Start of Supplied information

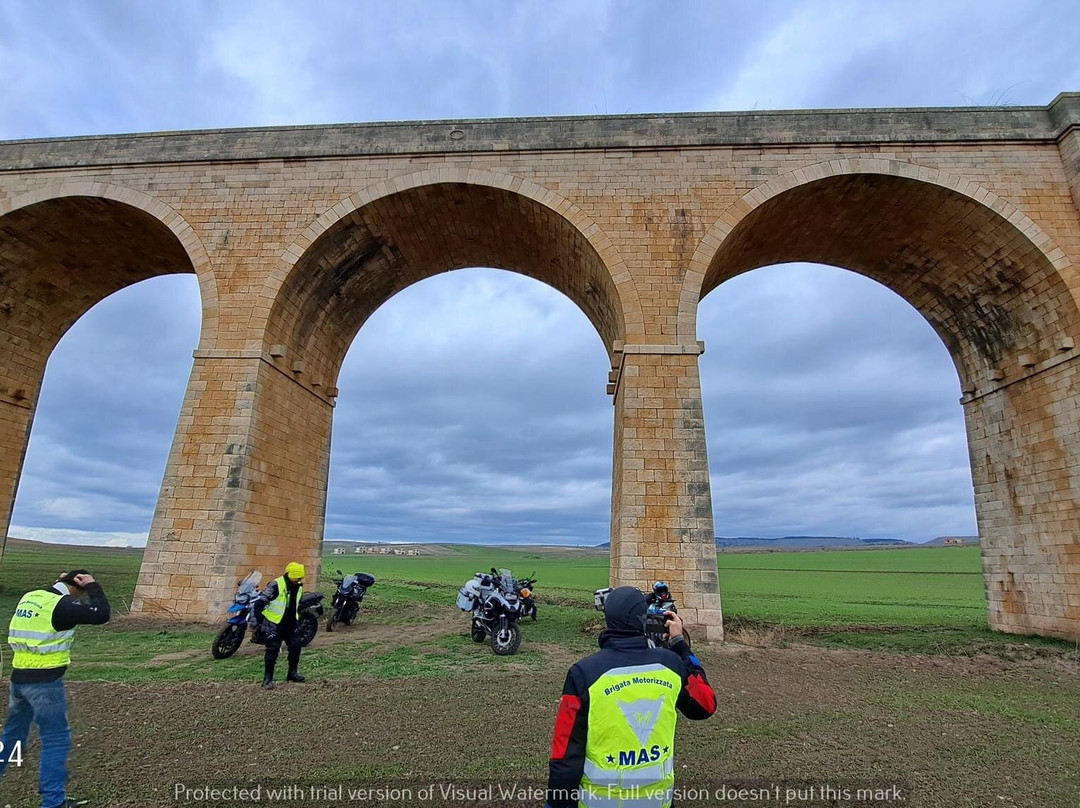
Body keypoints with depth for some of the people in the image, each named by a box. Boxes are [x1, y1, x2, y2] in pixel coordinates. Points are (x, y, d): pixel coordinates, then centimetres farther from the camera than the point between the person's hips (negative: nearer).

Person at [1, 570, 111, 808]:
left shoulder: (30, 597, 6)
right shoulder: (61, 605, -18)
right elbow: (101, 614, -19)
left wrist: (59, 584, 19)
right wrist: (93, 586, -12)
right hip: (45, 682, -8)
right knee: (56, 739, 3)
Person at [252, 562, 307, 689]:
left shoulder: (298, 587, 3)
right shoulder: (276, 585, -22)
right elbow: (259, 602, -18)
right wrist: (258, 620, -15)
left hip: (289, 624, 7)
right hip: (274, 625, -7)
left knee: (296, 646, 3)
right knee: (272, 650, -4)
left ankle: (292, 673, 17)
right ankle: (268, 678, 9)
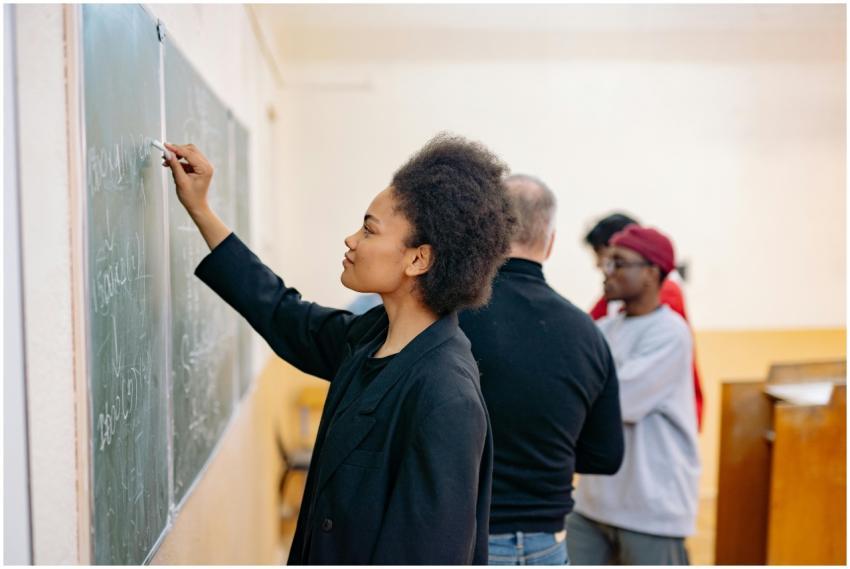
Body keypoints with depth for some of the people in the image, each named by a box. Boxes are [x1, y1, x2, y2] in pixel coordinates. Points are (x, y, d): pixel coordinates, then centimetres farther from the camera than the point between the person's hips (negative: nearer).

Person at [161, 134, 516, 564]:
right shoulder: (372, 336, -2)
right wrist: (200, 210, 15)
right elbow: (282, 314, 14)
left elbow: (430, 552, -26)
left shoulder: (445, 401, -28)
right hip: (324, 552, 8)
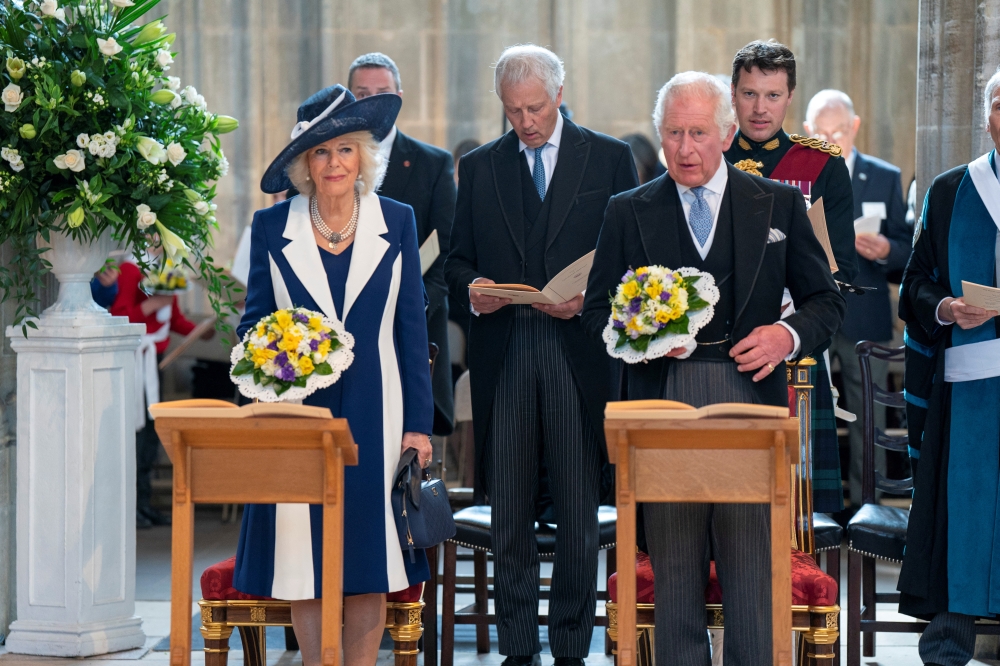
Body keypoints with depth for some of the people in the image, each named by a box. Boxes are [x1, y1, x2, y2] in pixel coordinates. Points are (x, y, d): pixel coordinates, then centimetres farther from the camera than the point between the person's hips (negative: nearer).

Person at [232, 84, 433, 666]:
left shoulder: (397, 222, 4)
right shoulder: (271, 227, 4)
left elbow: (412, 329, 4)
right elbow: (254, 321, 9)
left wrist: (419, 423, 0)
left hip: (373, 415, 0)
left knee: (369, 556, 2)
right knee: (304, 554, 1)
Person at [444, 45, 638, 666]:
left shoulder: (610, 159, 6)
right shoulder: (479, 167, 13)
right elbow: (458, 260, 15)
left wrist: (590, 298, -12)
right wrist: (472, 287, -7)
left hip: (579, 351, -2)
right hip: (503, 352, 2)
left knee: (579, 510, 1)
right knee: (508, 509, 4)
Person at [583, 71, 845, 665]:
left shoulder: (779, 205, 9)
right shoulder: (629, 212, 11)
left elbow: (826, 300, 12)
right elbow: (598, 309, 13)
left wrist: (789, 335, -8)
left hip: (749, 401, -1)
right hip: (664, 405, 1)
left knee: (753, 567, -2)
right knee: (674, 569, 4)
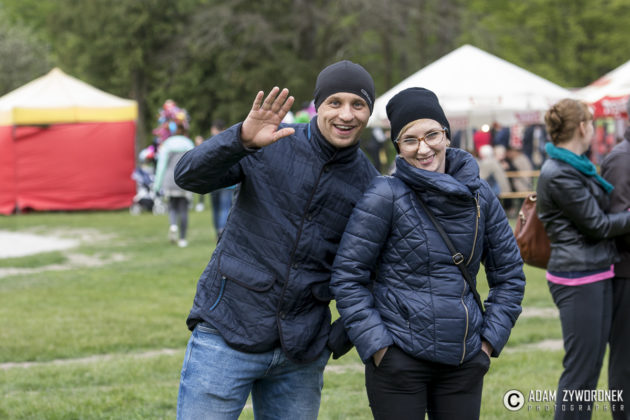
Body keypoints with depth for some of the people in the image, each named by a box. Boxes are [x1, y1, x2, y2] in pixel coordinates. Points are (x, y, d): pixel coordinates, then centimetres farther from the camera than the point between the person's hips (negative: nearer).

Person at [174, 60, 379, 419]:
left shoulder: (369, 185, 3)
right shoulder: (271, 146, -6)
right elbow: (190, 177, -15)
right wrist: (242, 139, -32)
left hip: (302, 352, 3)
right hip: (227, 335, -3)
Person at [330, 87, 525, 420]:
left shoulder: (479, 196, 5)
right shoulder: (386, 195, -8)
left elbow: (509, 273, 13)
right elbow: (347, 276, -7)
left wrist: (490, 338, 6)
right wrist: (376, 345, -12)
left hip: (464, 361, 4)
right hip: (399, 360, -4)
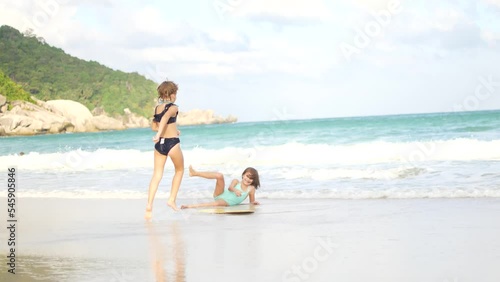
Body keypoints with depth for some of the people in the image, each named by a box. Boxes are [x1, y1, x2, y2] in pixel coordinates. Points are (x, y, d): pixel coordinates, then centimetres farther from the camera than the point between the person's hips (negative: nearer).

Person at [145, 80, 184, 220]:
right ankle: (172, 199, 15)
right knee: (179, 170, 20)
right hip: (172, 143, -5)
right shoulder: (173, 108, -10)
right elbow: (165, 117, -30)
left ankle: (149, 205, -8)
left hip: (159, 144, 5)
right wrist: (159, 134, -36)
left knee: (157, 175, 5)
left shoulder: (157, 108, 8)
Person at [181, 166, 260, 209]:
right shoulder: (236, 181, 4)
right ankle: (195, 173, -27)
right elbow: (230, 188, -16)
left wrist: (254, 202, -12)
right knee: (219, 176, -23)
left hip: (226, 202, -1)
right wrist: (235, 190, -39)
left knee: (217, 204, -41)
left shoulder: (251, 189, 6)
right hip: (221, 195, 1)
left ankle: (191, 206, -43)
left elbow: (252, 201, 13)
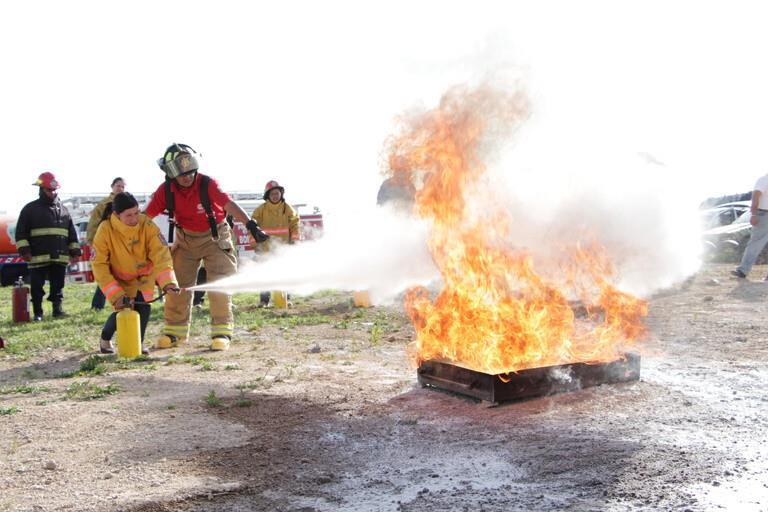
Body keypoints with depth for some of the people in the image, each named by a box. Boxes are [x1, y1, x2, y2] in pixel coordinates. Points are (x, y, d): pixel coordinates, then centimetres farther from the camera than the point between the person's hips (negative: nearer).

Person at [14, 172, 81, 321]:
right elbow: (21, 232, 1)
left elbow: (71, 232, 18)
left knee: (58, 285, 8)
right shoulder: (30, 209, 3)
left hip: (60, 257, 3)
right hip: (38, 257, -3)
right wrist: (23, 249, -9)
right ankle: (37, 313, 9)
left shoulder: (63, 209, 15)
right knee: (37, 286, 2)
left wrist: (74, 250, 13)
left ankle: (57, 309, 18)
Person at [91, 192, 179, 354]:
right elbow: (99, 265, -23)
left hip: (144, 275, 1)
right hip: (119, 278, -1)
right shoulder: (105, 230, -27)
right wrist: (116, 295, -31)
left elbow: (160, 254, -30)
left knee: (143, 306, -16)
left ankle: (139, 342, 10)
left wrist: (168, 282, -46)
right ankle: (105, 340, 19)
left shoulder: (147, 225, -25)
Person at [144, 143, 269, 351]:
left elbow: (229, 204, -39)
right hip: (185, 239, 4)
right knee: (177, 284, 6)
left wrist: (251, 225, -51)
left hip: (214, 237, -3)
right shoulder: (165, 191, -14)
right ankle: (174, 330, 21)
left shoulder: (207, 184, -25)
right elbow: (146, 216, -9)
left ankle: (222, 331, -2)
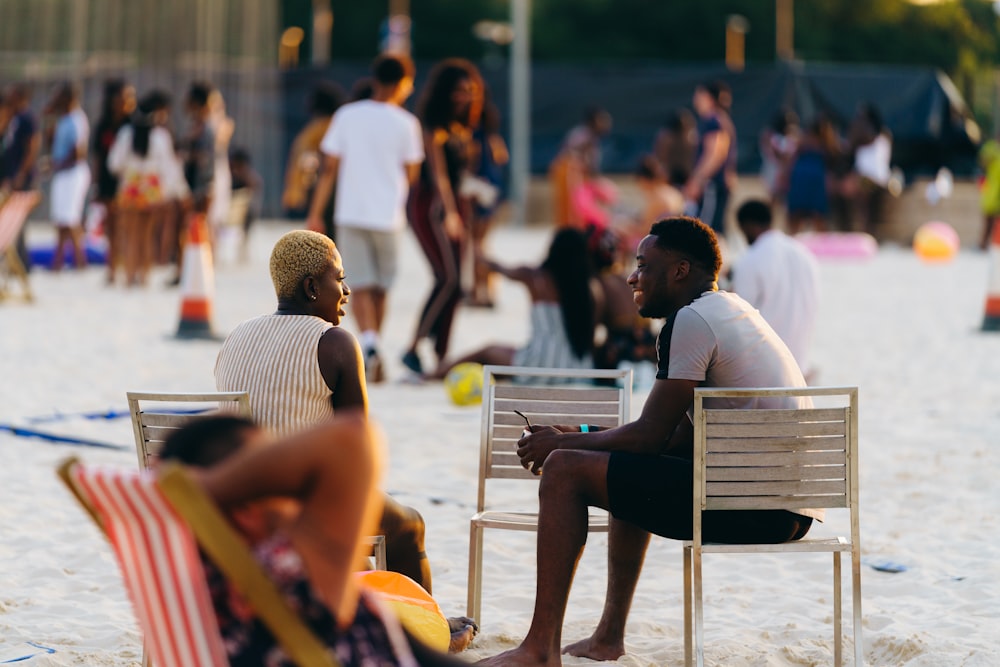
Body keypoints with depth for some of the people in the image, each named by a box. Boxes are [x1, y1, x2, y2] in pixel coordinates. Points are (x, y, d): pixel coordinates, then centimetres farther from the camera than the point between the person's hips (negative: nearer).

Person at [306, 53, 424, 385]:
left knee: (362, 285, 1)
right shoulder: (406, 123, -3)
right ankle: (374, 354, 19)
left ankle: (369, 340, -24)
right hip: (388, 215, -1)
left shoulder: (347, 116, 2)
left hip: (350, 212, 1)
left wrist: (315, 214, 4)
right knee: (380, 288, 12)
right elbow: (410, 175, -1)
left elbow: (329, 168, 1)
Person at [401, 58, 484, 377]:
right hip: (431, 206, -8)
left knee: (453, 284, 5)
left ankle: (441, 359, 8)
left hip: (456, 204, 8)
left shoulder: (462, 128, 15)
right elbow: (438, 171, -20)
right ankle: (413, 348, -13)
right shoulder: (435, 126, -10)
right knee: (448, 278, -18)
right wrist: (450, 213, -29)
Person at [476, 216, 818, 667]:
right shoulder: (733, 312, 20)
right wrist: (584, 436, 19)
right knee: (628, 465, 33)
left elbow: (650, 436, -11)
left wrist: (563, 443, 3)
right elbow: (678, 437, 22)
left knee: (565, 470, -7)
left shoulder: (691, 321, -10)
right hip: (793, 507, 11)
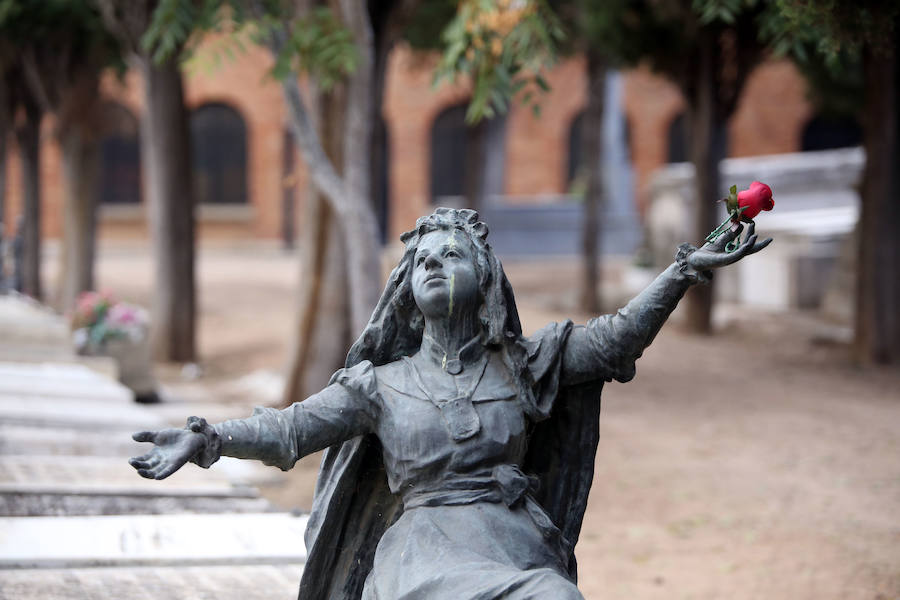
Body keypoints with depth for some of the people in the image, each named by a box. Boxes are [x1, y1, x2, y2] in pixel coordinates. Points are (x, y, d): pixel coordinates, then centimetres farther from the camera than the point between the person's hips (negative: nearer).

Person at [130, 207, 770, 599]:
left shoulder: (522, 365, 16)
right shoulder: (381, 385, 14)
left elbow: (616, 338, 9)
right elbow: (292, 428, 7)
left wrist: (684, 272, -2)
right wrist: (209, 439, -8)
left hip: (521, 547, 2)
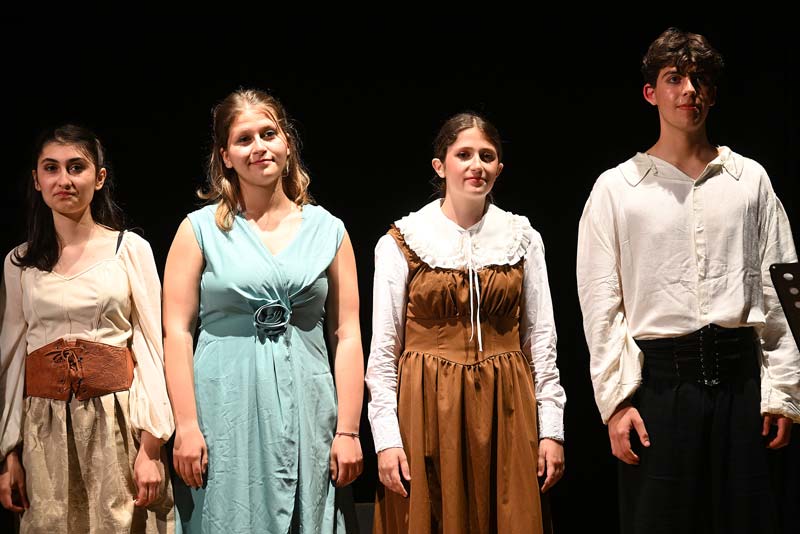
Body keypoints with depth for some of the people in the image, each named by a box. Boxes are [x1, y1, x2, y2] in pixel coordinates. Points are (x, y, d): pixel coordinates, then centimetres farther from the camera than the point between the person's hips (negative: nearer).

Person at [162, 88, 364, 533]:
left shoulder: (328, 229, 8)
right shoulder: (202, 229, 3)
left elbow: (347, 335, 6)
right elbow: (177, 331, -1)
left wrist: (348, 429, 0)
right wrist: (186, 426, -9)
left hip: (306, 408, 2)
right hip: (226, 408, -1)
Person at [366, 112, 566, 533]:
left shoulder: (523, 238, 6)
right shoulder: (401, 243, -1)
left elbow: (541, 339, 7)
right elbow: (383, 349, -1)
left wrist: (552, 428, 1)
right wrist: (386, 437, -8)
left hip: (505, 408, 2)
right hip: (427, 408, -2)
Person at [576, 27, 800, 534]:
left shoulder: (751, 179, 8)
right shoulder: (616, 188, 4)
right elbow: (601, 306, 2)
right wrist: (616, 399, -6)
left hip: (741, 376, 2)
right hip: (660, 377, -1)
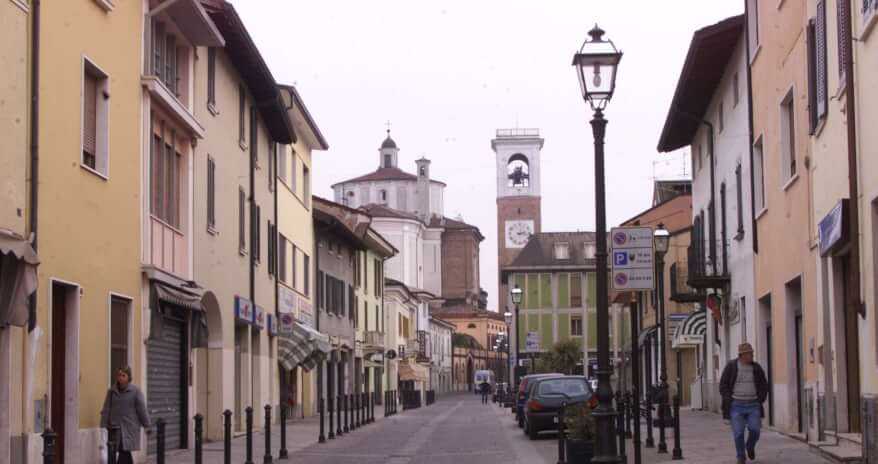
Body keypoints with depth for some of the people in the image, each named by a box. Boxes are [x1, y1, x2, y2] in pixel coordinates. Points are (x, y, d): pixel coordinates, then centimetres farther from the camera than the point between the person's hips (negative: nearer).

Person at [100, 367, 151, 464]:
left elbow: (142, 409, -1)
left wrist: (146, 426, 1)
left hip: (130, 428, -3)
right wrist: (104, 425, -2)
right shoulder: (111, 391, 6)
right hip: (115, 428, 3)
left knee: (124, 452, -11)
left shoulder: (135, 391, -2)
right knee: (125, 453, 7)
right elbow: (106, 409, 5)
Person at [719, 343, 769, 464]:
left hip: (753, 405, 2)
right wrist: (730, 402, -10)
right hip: (736, 405, -2)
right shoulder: (731, 367, -5)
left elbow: (764, 385, 11)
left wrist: (760, 401, -1)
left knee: (755, 430, -9)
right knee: (738, 433, -6)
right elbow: (723, 386, -2)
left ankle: (750, 446, 22)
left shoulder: (756, 368, 2)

End of Supplied information

> **What you should do**:
Print the lines of the listing between the line holding "left knee: (579, 510, 1)" and the line holding "right hip: (399, 360, -4)", inclusive, reproducing them verbatim. Leave the pictures out.

> **Output of the task**:
left knee: (579, 510, 1)
right knee: (508, 509, 4)
Person at [583, 71, 845, 665]:
left shoulder: (779, 205, 9)
right shoulder: (629, 212, 11)
left elbow: (826, 300, 12)
right elbow: (598, 309, 13)
left wrist: (789, 335, -8)
left hip: (749, 401, -1)
right hip: (664, 405, 1)
left knee: (753, 567, -2)
right knee: (674, 569, 4)
Body keypoints with depth for some of the people in the image, each named by a box. Boxes are [x1, y1, x2, y2] in pixel coordinates. Points are (x, y, d): pixel coordinates, then centimetres farther from the camera than the point between the person's hips (negative: nearer).

Person at [174, 60, 379, 419]:
left shoulder: (369, 185, 3)
right shoulder: (271, 146, -6)
right elbow: (190, 177, -15)
right wrist: (242, 139, -32)
left hip: (302, 352, 3)
right hip: (227, 335, -3)
Person at [330, 87, 525, 420]:
left shoulder: (479, 196, 5)
right shoulder: (386, 195, -8)
left elbow: (509, 273, 13)
right elbow: (347, 276, -7)
left wrist: (490, 338, 6)
right wrist: (376, 345, -12)
left hip: (464, 361, 4)
right hip: (399, 360, -4)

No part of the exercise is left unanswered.